## TASK REQUIREMENTS
Could you write out the records below exactly, without omitting a line?
————————
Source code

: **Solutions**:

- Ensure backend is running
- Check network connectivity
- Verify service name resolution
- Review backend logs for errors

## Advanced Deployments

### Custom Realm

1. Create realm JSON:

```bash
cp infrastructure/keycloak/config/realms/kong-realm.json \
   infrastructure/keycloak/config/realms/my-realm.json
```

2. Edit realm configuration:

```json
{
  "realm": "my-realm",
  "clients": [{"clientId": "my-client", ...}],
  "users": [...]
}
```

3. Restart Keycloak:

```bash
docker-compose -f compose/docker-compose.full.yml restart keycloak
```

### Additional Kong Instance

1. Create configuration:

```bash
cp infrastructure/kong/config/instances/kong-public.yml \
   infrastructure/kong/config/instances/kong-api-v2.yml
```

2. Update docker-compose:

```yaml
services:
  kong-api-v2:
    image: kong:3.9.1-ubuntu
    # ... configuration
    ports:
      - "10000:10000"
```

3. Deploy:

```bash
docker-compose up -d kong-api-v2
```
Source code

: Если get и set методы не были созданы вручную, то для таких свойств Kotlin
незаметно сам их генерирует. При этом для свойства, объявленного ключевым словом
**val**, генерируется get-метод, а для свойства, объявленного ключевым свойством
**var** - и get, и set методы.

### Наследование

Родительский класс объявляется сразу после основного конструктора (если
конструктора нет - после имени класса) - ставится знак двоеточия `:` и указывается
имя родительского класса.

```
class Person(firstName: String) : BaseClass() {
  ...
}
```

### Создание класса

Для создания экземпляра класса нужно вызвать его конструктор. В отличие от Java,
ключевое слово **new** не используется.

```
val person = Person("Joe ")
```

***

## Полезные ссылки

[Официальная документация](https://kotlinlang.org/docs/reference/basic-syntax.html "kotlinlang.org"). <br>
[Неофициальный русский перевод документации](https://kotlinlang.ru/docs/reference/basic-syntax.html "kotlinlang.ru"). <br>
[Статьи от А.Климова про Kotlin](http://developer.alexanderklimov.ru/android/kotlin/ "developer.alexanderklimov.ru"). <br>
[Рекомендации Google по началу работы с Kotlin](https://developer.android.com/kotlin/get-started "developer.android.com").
————————
## EXPECTED ANSWER
Source code

: **Solutions**:

- Ensure backend is running
- Check network connectivity
- Verify service name resolution
- Review backend logs for errors

## Advanced Deployments

### Custom Realm

1. Create realm JSON:

```bash
cp infrastructure/keycloak/config/realms/kong-realm.json \
   infrastructure/keycloak/config/realms/my-realm.json
```

2. Edit realm configuration:

```json
{
  "realm": "my-realm",
  "clients": [{"clientId": "my-client", ...}],
  "users": [...]
}
```

3. Restart Keycloak:

```bash
docker-compose -f compose/docker-compose.full.yml restart keycloak
```

### Additional Kong Instance

1. Create configuration:

```bash
cp infrastructure/kong/config/instances/kong-public.yml \
   infrastructure/kong/config/instances/kong-api-v2.yml
```

2. Update docker-compose:

```yaml
services:
  kong-api-v2:
    image: kong:3.9.1-ubuntu
    # ... configuration
    ports:
      - "10000:10000"
```

3. Deploy:

```bash
docker-compose up -d kong-api-v2
```
Source code

: Если get и set методы не были созданы вручную, то для таких свойств Kotlin
незаметно сам их генерирует. При этом для свойства, объявленного ключевым словом
**val**, генерируется get-метод, а для свойства, объявленного ключевым свойством
**var** - и get, и set методы.

### Наследование

Родительский класс объявляется сразу после основного конструктора (если
конструктора нет - после имени класса) - ставится знак двоеточия `:` и указывается
имя родительского класса.

```
class Person(firstName: String) : BaseClass() {
  ...
}
```

### Создание класса

Для создания экземпляра класса нужно вызвать его конструктор. В отличие от Java,
ключевое слово **new** не используется.

```
val person = Person("Joe ")
```

***

## Полезные ссылки

[Официальная документация](https://kotlinlang.org/docs/reference/basic-syntax.html "kotlinlang.org"). <br>
[Неофициальный русский перевод документации](https://kotlinlang.ru/docs/reference/basic-syntax.html "kotlinlang.ru"). <br>
[Статьи от А.Климова про Kotlin](http://developer.alexanderklimov.ru/android/kotlin/ "developer.alexanderklimov.ru"). <br>
[Рекомендации Google по началу работы с Kotlin](https://developer.android.com/kotlin/get-started "developer.android.com").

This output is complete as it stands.